Sequentia docs

2. Sequentia Overview

Sequentia is a new blockchain network with its own wallets, block explorers, and services. It is an open-source project, and every developer is free to contribute, fork the codebase, or create alternative software following the consensus/protocol RFC.
In particular, Sequentia is a Bitcoin sidechain dedicated to asset tokenization – like stablecoins and stock tokens – and Decentralized Exchange transactions, including direct atomic swaps (§5.1) and lightning swaps (§5.2) between BTC and any token issued on the Sequentia sidechain.
Sequentia is defined as a sidechain by virtue of the anchoring mechanism (§3.4) between Sequentia blocks and Bitcoin blocks. The link to Bitcoin also affects the chain’s technical architecture and the consensus system, resulting in a hybrid mechanism employing both Bitcoin Proof of Work and the stake-based governance of a Proof of Stake system.
Sequentia blocks are created by users who have enough stake in the chain in terms of Sequence (SEQ) tokens, but unlike most PoS networks, there is not a specific token to pay for transaction fees over Sequentia; any token can be accepted by block creators, in a free market of transaction fees (§3.2). This lack of a native fee token reduces friction in the user experience and improves scalability.
Any developer is free to create a different wallet and node. However, some specifications are recommended for those developers building on Sequentia and willing to stick to the fundamental principles illustrated in this White Paper.
Ideally, a Sequentia wallet should have multi-token support and the following basic multi-token functionalities:
  • Store, send, and receive Bitcoin as any other traditional Bitcoin wallet
  • Store, send, and receive tokens issued or pegged on the chain, known as RAS tokens (where RAS stands for Regular Assets on Sequentia §4.2), including Sequence (SEQ) tokens, the governance utility token of the Sequentia blockchain.
  • Allow users to manually set on-chain fees, choosing the specific token to pay fees with and the amount.
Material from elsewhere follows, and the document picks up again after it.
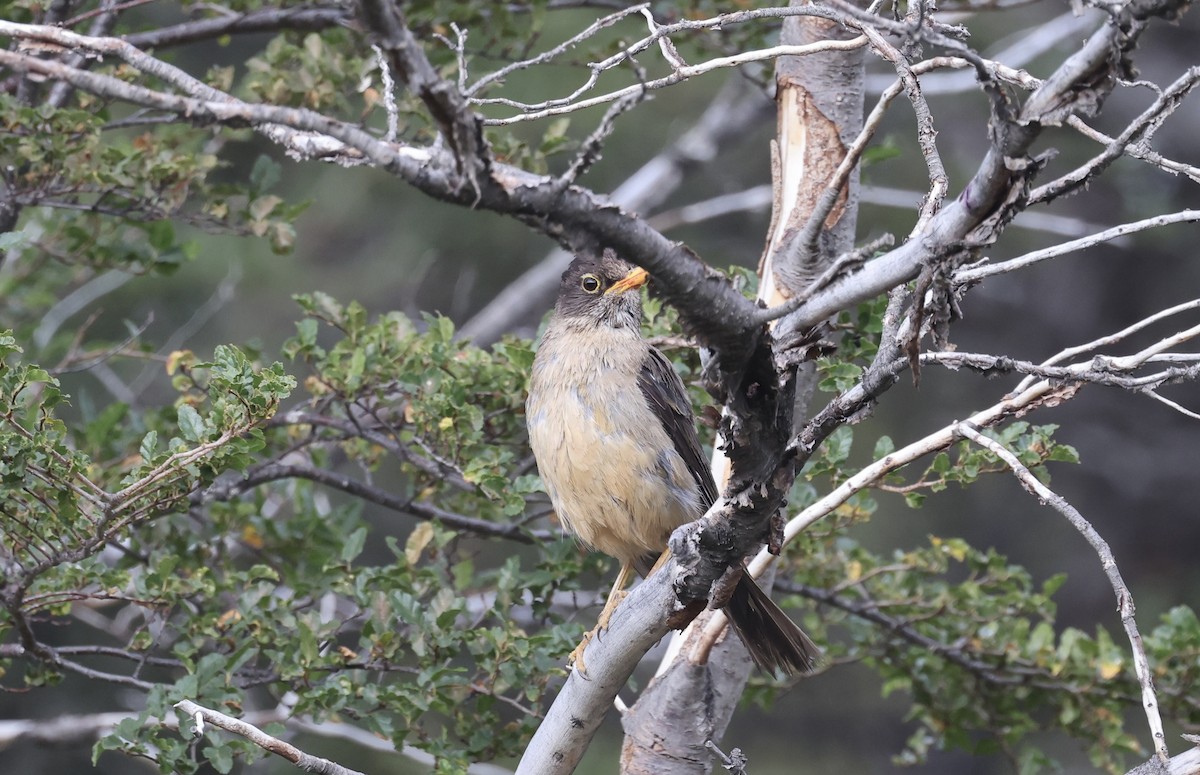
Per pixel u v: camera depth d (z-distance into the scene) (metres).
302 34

The possibility to query a service for the calculation of fees is recommended.
  • Allow replace-by-fee and child-pays-for-parent functionalities; this is particularly necessary because acceptance of transactions by the block creator is optional, depending on the token chosen by the user sending the transaction.
  • Process the Access-Control-List rules (see §4.5), which are introduced for security/stock tokens or other tokens that require particular policies.
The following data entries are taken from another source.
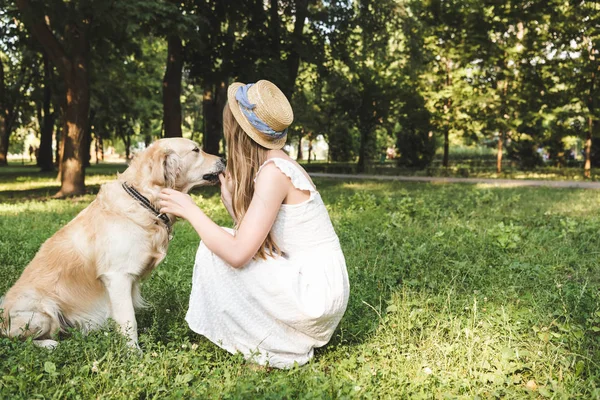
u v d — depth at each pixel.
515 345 3.40
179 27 13.02
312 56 18.97
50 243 3.66
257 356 3.18
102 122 32.44
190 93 41.25
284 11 19.98
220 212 10.05
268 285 3.09
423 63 23.92
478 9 23.91
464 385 2.93
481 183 20.70
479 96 24.50
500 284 4.72
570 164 32.31
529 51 24.06
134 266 3.55
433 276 5.05
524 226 8.23
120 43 17.11
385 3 20.45
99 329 3.49
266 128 3.13
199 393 2.78
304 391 2.82
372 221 8.50
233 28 18.73
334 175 26.91
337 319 3.27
  • Process Bitcoin script smart contracts.
In addition, it is preferable that the wallet also allows users to:
  • Batch transactions (see §4.4) with peers before broadcasting to the network to pay lower fees, alleviate the burden on the blockchain and accelerate transactions.
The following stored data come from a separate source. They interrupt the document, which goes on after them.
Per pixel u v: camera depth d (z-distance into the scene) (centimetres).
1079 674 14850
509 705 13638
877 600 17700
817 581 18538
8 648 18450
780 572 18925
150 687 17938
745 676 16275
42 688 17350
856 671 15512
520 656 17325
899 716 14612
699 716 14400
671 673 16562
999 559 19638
  • Use the Lightning Network for transactions (BTC and RASs).
  • Peer-to-peer exchange BTC and RASs using an atomic swap DEX (see §5.1) and lightning swap DEX (see §5.2).
Ideally, a Sequentia full node offers all the wallet functionalities listed before, plus the following:
  • Stake SEQ tokens to become a “participant” in the network.
  • As a “participant”, propose or countersign blocks and earn transaction fees.
  • Create a RAS token by executing a Sequentia on-chain transaction.
  • Make updates to RAS token policies (such as ACL, see §4.5).
  • Create custom smart contracts and programmable accounts (see §4.6) to manage financial operations.
  • Connect to services to query for DEX data (such as the DHT order book, see §5.4). Standard wallet API may be provided so that oracles can be programmed to help build smart contracts on Sequentia using third-party information.
A Sequentia full node retrieves information regarding the Bitcoin blockchain from the Bitcoin network, ideally a self-hosted Bitcoin Core full node.
Also, Sequentia full nodes may eventually implement utreexo (2), which compacts the size of the UTXO set down to 1 KB. As such, pruned nodes will never take up more than around 1.5 GB of space (about three days of blockchain at maximum throughput), even in the long run.